The information in this report is preliminary and will be either supplemented or corrected during the course of the investigation.
On May 19, 2018, about 7:02 a.m. eastern daylight time, southbound CSX Transportation (CSX) freight train X41518 derailed near mile post (MP) 102.9 while traveling on main track one. The derailment occurred about 500 feet north of two CSX bridges that cross over Norfolk Southern Railway (NS) tracks. A CSX bridge on main track one was extensively damaged; a CSX bridge for main tracks two and three remained in service. Some of the derailed CSX freight cars fouled the NS tracks that were below the bridge. (See figure 1.)
Figure 1. NTSB drone aerial photograph of damaged bridge and debris.
The train consisted of 3 locomotives and 167 mixed-freight cars (that is, 91 loaded cars and 76 empty cars). The train was 9,910 feet long with 14,394 trailing tons. None of the derailed cars were transporting hazardous material. Of the 31 derailed cars, 25 cars (in positions 42nd through the 66th) derailed at MP 102.9. An additional 6 cars (in positions 89th through 94th) derailed at MP 103.2. The train crew was uninjured. Damage is estimated to be between $5 and $7 million.
At the time of the accident, there were low clouds, wind was from the northeast at 9 mph, 7 miles of visibility with light rain (approximately 1/10 inch per hour), and the temperature was 58˚F. Prior to the derailment, a severe storm warning for this area had been in effect until May 19 at 3:00 a.m. Rainfall in the area before the accident totaled approximately 5 1/2 inches over a 10-day period that began May 9, 2018.
A preliminary investigation revealed an area in a curve where the subgrade fill was subsided from the track structure. The investigators found that this fill was subsided for about 26 feet (at a depth of 18 inches) at MP 102.9. (See figures 2 and 3.) The NTSB investigators also identified a flange mark traversing over the top of the rail head in the curve and the at the location of the subsided subgrade.
Figure 2. Ballast subsided from the outside edge of the crossties.
Figure 3. NTSB aerial drone photograph taken after freight cars were removed from main track one;
ballast is subsided from outside edge of crossties.

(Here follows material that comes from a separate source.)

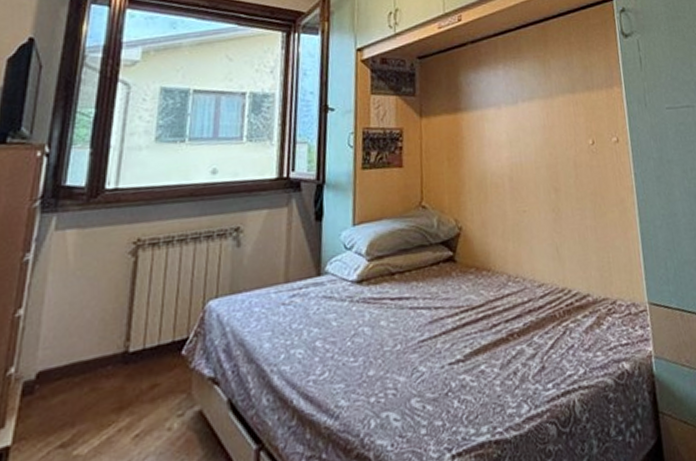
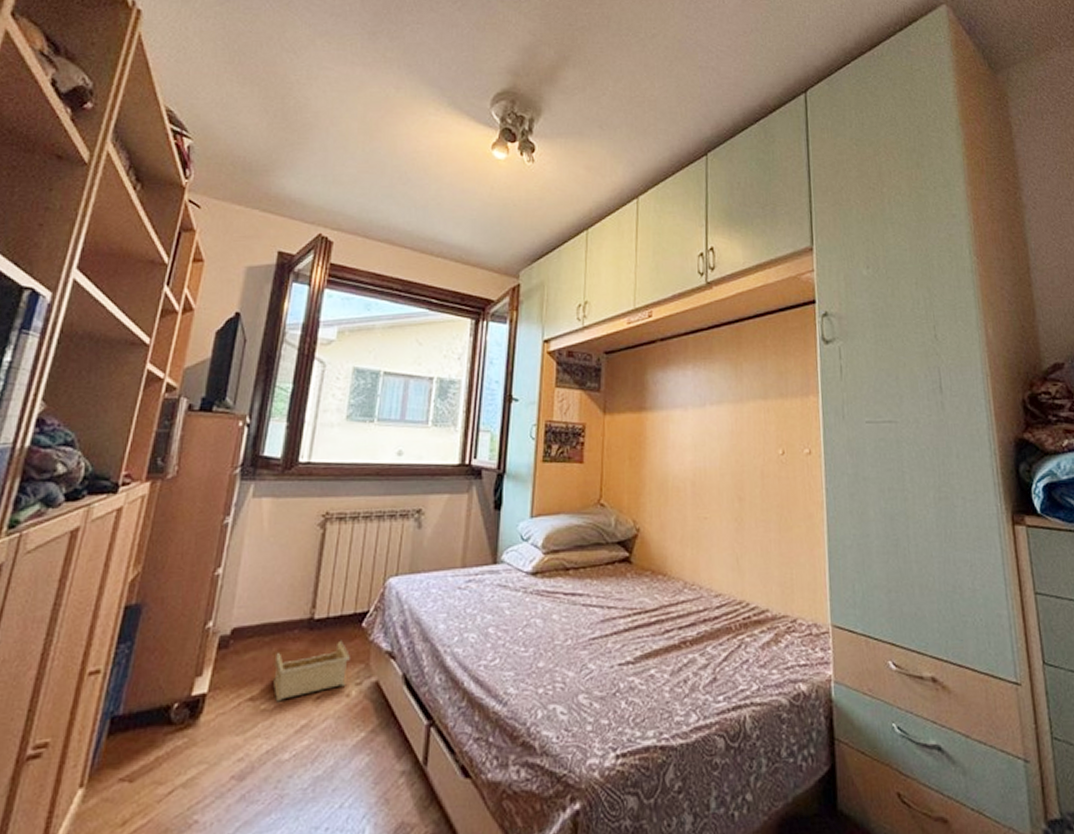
storage bin: none [86,371,170,446] -> present [274,640,350,702]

Investigators accessed the lead locomotive and downloaded event recorder and video from the forward-facing video recorder. Based on the preliminary data from the event recorder, the train speed was about 38 mph at the time of the derailment.
The NTSB formed the following technical investigative working groups:
Track and Engineering
Investigators inspected the track structure, the signal system, and the mechanical equipment. They are collecting and examining maintenance records. Investigators interviewed the CSX train crew and other CSX personnel. An NTSB aerial drone recorded the accident scene, especially the derailed equipment and the damaged bridge.
Parties to the investigation include the Federal Railroad Administration, the Virginia State Corporation Commission, CSX, and the Brotherhood of Maintenance of Way Employes Division.